Task objective:
Where the string "front" shows up in a line of the records, copy that line.

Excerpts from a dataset
————
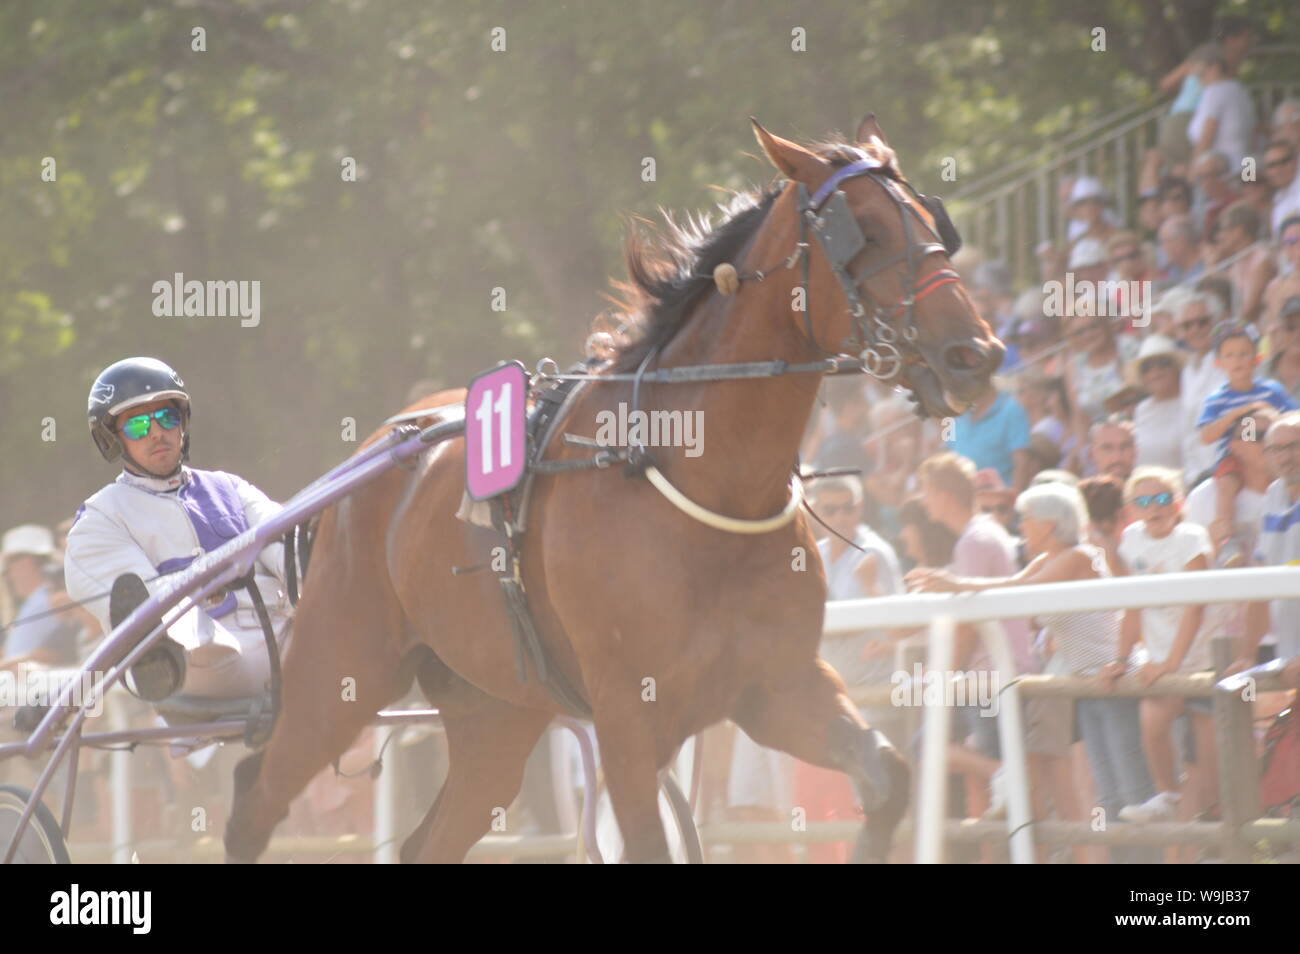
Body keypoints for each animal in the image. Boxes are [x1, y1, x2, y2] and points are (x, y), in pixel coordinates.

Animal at [225, 115, 1003, 863]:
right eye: (863, 232)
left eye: (932, 222)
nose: (976, 353)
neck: (703, 484)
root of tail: (380, 448)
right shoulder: (629, 719)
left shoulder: (776, 686)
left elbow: (886, 777)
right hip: (341, 674)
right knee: (255, 801)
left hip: (497, 708)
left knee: (432, 837)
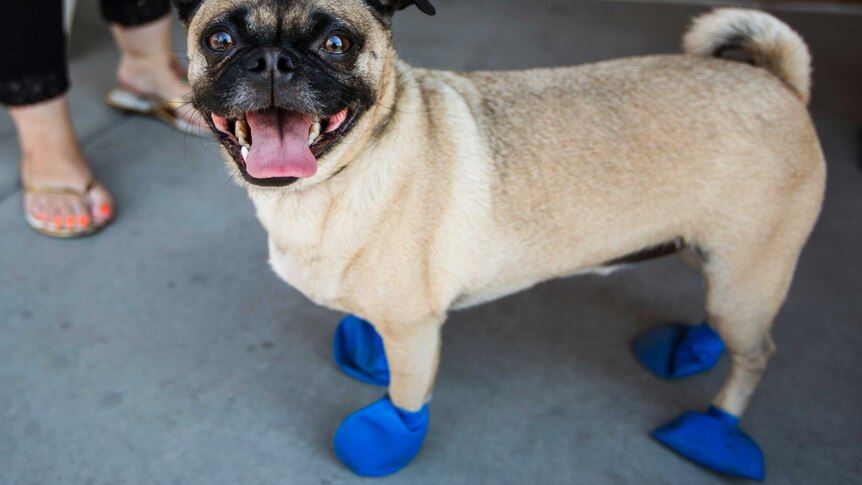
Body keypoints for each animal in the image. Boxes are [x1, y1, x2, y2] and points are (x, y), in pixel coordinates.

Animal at [172, 0, 828, 476]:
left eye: (336, 44)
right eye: (219, 41)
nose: (272, 62)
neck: (330, 181)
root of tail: (778, 82)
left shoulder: (414, 329)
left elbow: (407, 398)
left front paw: (386, 434)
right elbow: (370, 332)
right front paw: (366, 356)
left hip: (746, 278)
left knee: (755, 354)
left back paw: (714, 430)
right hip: (716, 260)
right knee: (720, 320)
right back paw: (687, 349)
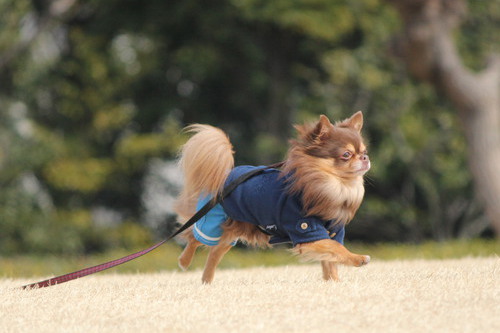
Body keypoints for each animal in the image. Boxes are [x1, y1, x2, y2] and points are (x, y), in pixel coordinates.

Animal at [174, 111, 370, 282]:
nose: (365, 158)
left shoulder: (333, 232)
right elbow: (336, 248)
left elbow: (331, 260)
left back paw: (206, 281)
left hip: (231, 230)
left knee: (214, 252)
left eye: (364, 151)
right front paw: (358, 258)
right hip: (213, 223)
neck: (338, 187)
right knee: (194, 238)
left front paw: (334, 282)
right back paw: (184, 262)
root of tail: (223, 176)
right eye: (346, 155)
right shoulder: (306, 230)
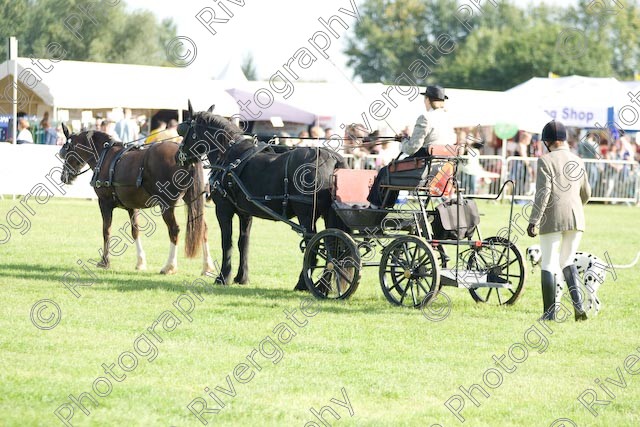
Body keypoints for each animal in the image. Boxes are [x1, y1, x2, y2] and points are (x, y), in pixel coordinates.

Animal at [58, 124, 212, 274]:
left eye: (67, 151)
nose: (63, 177)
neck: (105, 157)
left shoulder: (104, 203)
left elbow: (106, 230)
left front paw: (104, 261)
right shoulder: (132, 206)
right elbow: (135, 231)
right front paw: (140, 262)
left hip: (166, 205)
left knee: (174, 230)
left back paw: (169, 266)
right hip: (192, 200)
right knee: (202, 228)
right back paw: (207, 266)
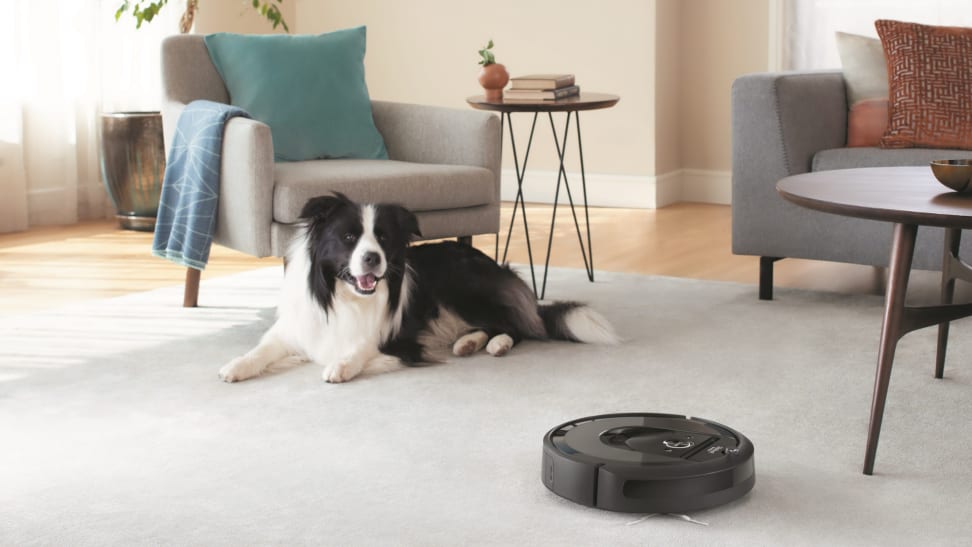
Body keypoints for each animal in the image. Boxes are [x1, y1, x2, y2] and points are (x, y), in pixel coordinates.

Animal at [217, 194, 620, 386]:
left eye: (382, 238)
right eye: (348, 237)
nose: (373, 259)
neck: (344, 296)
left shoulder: (398, 339)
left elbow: (364, 346)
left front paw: (341, 366)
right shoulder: (298, 328)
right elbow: (262, 349)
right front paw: (235, 366)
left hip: (463, 288)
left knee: (517, 326)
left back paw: (495, 344)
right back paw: (468, 342)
————
Result:
left front paw: (386, 434)
right front paw: (366, 356)
right front paw: (358, 258)
left front paw: (334, 282)
left front paw: (104, 261)
right front paw: (140, 262)
left front paw: (341, 366)
right front paw: (235, 366)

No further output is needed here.